Но к делу. Итак, у хирурга Шацы была тётка, огород которой граничил с огородом попа Спиры, упирался в него. Читатели, которым приходится бриться, знают, что парикмахерские даже в городе, не говоря уж о селе, работают не каждый день, а преимущественно по субботам и воскресеньям. Все прочие дни недели подмастерье Шаца занимался другими делами: играл на тамбуре, переписывал песенник, ходил, накопав червей, удить рыбу (осенью же ловил щеглов) или, наконец, отправлялся к тётке Макре. Именно тут в один прекрасный день ему посчастливилось услышать и увидеть сквозь забор Юлу, которая, раскрасневшись, полола в огороде и пела. Так сегодня, так завтра — в конце концов он до того привык, что ему и день не в день, если хоть ненадолго не заглянет к тётке Макре или не застанет в огороде Юлу, не увидит её и не услышит. Редко случалось, чтобы он не пришёл; принесёт подсолнечного масла и с полдюжины бритв, сядет в огороде, точит бритвы и мурлычет себе под нос, иногда прихватит тамбур и, когда Юла запоёт, аккомпанирует ей на тамбуре. Поначалу Юла стеснялась, даже чуточку сердилась: ей казалось, что Шаца держит себя слишком вольно. «С какой это стати?!» — возмущалась Юла про себя. Но, придя на другой день и не услышав аккомпанемента, она тотчас убеждалась, что вчера просто была не в духе, ибо почему бы в конце концов не петь парню у себя в огороде под свой тамбур! Сегодня она ничуть бы не рассердилась. Конечно, ей всё это ни к чему, но сердиться бы она не стала. Так раздумывала Юла, работая мотыжкой, которую сделал ей по заказу отца кузнец Орестий, — работала и размышляла. Вдруг ей показалось, будто хлопнула калитка. Прислушалась — ни звука. Она положила мотыгу, подошла к забору и заглянула в щёлку. Никого нет, значит показалось. А как бы хотелось послушать тамбур, такое уж сегодня настроение! Ещё раз заглянула в соседний огород: тишина, ни души. Чуть-чуть дует ветерок, должно быть он и хлопнул калиткой. Покачиваются виноградные листья, деревья, цветы…

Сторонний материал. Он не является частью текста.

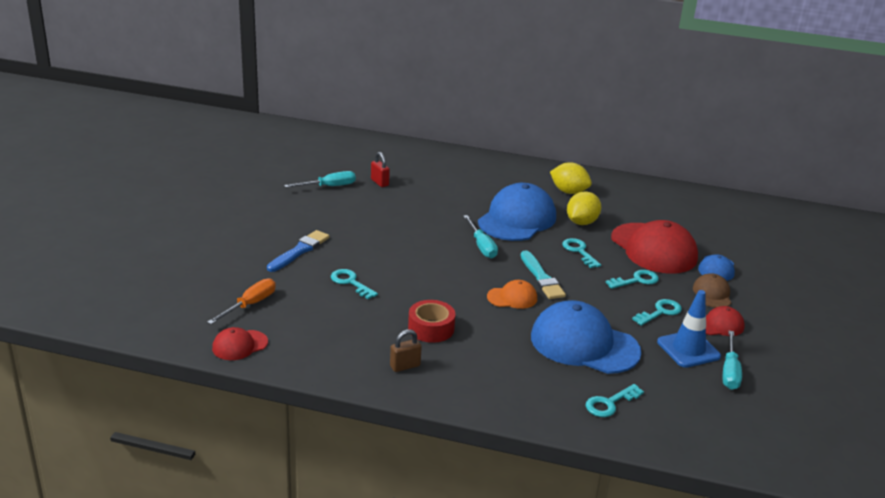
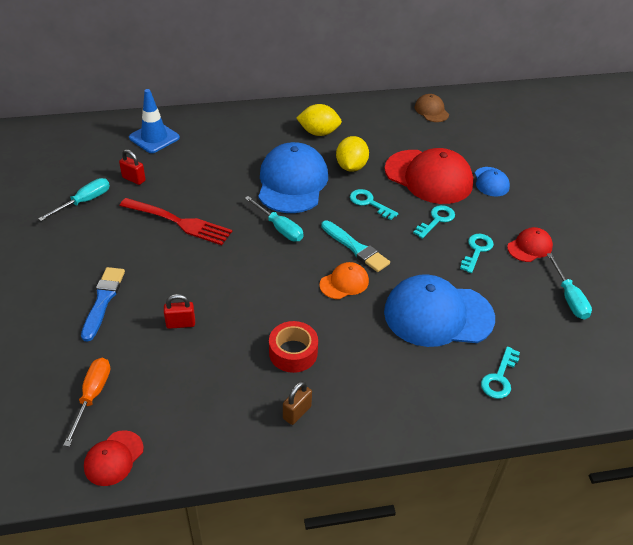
camera: 25 degrees left, 15 degrees up
(350, 282) = (180, 323): turquoise key -> red padlock
(396, 219) = (178, 222): none -> red fork
(688, 349) = (523, 285): blue traffic cone -> blue traffic cone (154, 138)
(712, 294) = (504, 213): brown cap -> brown cap (431, 110)

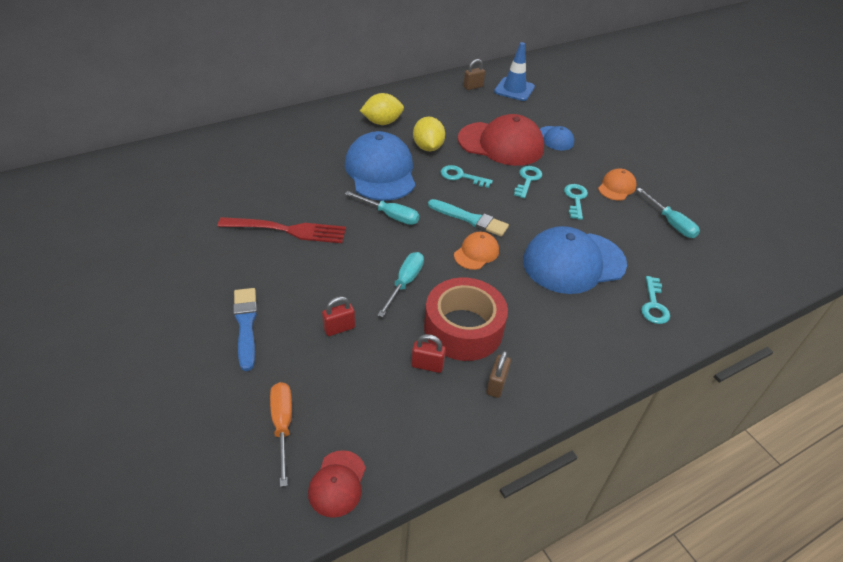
camera: 20 degrees left, 0 degrees up
(84, 202) = (176, 230): turquoise screwdriver -> turquoise screwdriver (405, 283)
(134, 179) = (219, 198): red padlock -> red padlock (427, 365)
(154, 138) = (221, 154): blue traffic cone -> blue traffic cone (514, 89)
(293, 352) = (463, 329): red tape -> red tape, size x1.60
(431, 110) = (473, 87): brown cap -> brown padlock
(529, 247) = (616, 187): red cap -> orange cap

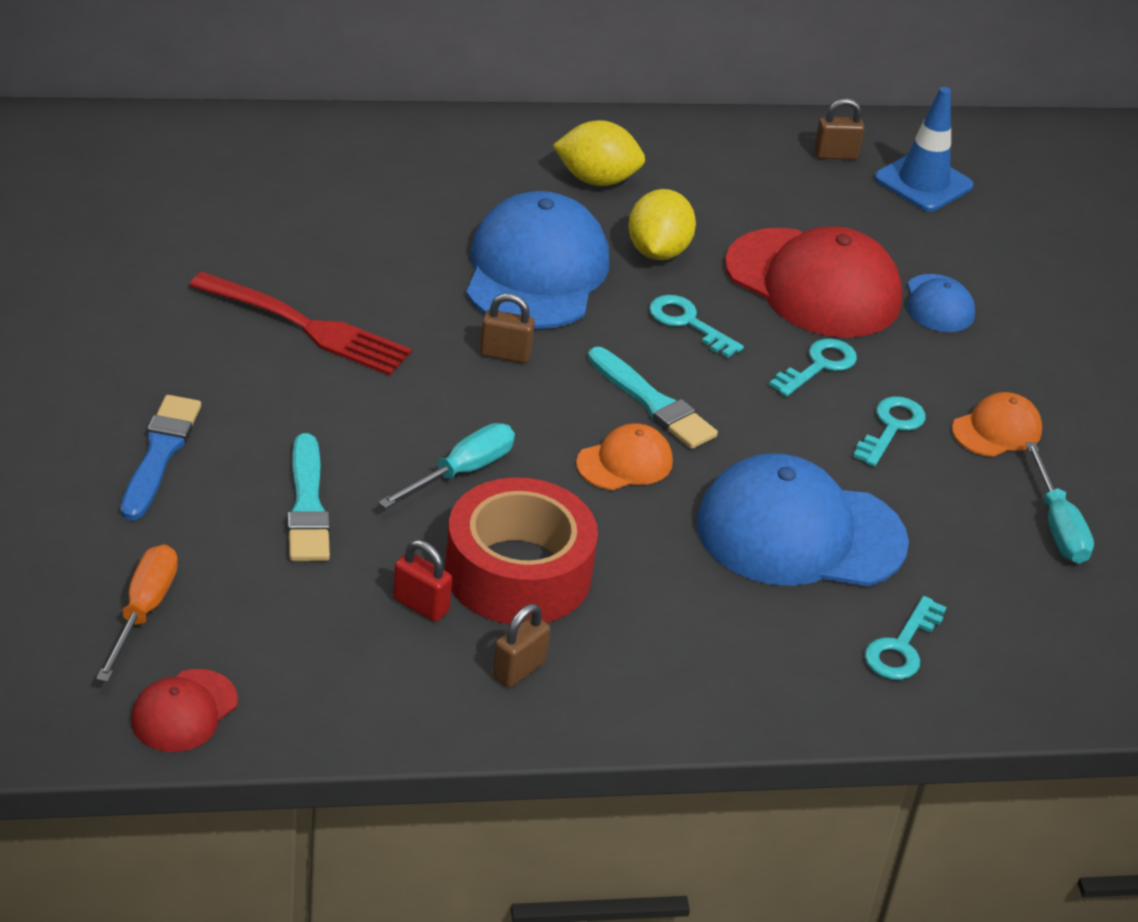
camera: 20 degrees right, 5 degrees down
(339, 328) = (307, 506): red padlock -> turquoise brush
(390, 215) = (505, 354): turquoise screwdriver -> brown padlock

— Боже мой, точно живые! — шепчет Юла и с ласковой улыбкой смотрит, как раскланиваются аистник с розой, — всё ближе, ближе и, наконец, падают друг другу в объятия и целуются. Потом вырвутся из объятий и стоят, притихнув, на своих местах, словно прислушиваясь, не подсматривает ли кто за ними, и опять потихоньку склоняются друг к другу в объятия и целуются. «О-о!» — удивляется Юла.
Ещё через день Юла пришла в огород после обеда, принялась полоть и, по обыкновению, запела. Песня полилась благодаря какому-то особому настроению, которое порождается молодостью и здоровьем, а вовсе не любовью, потому что Юла не была ещё влюблена (хоть это и десятая глава повести). Она ещё ни о ком не думала, ни о ком не мечтала ни днём, ни ночью; любила только своих цыплят да гусят, свою Милку, которую подарил ей отец ещё тёлкой, — и Юла опускала крейцеры и сексеры, вырученные от продажи молока, в свою глиняную копилку. И всё же ей было очень приятно, когда из огорода бабушки Макры послышался тамбур! До того хорошо, до того весело было полоть огород, что вместе с травой она выполола весь укроп, так что на следующий день пришлось для огуречного рассола занимать укроп у соседей и несправедливо обвинить раклинскую детвору, опустошавшую все соседские огороды. А день спустя Юла уже настолько осмелела, что затянула только что сыгранную на тамбуре песню. Ах, как обрадовался Шаца, услыхав, что в соседнем огороде откликаются на его песню. И только она закончила, заиграл и запел Шаца:
Чья там, чья ограда?
Чьи там, чьи воротца?
Чья в окне отрада,
Чья любовь смеётся?
Прошло совсем немного времени — меньше, чем нужно, чтобы толком прочитать «Отче наш», как из огорода попа Спиры послышалась сначала (очевидно, только для приличия) старинная песня «Ах вы, тёмные лужки, бережки, расскажите мне, бедняжечке», а следом за ней, словно перепев на клиросах, послышался второй куплет той самой песни, которую раньше затянул Шаца:
Мамина ограда!
Мамины воротца!
А моя отрада
Там, в окне, смеётся!
Это был как бы ответ на заданный им вопрос, по крайней мере так понял Шаца, изучивший, как уже говорилось, все лабиринты женского лукавства.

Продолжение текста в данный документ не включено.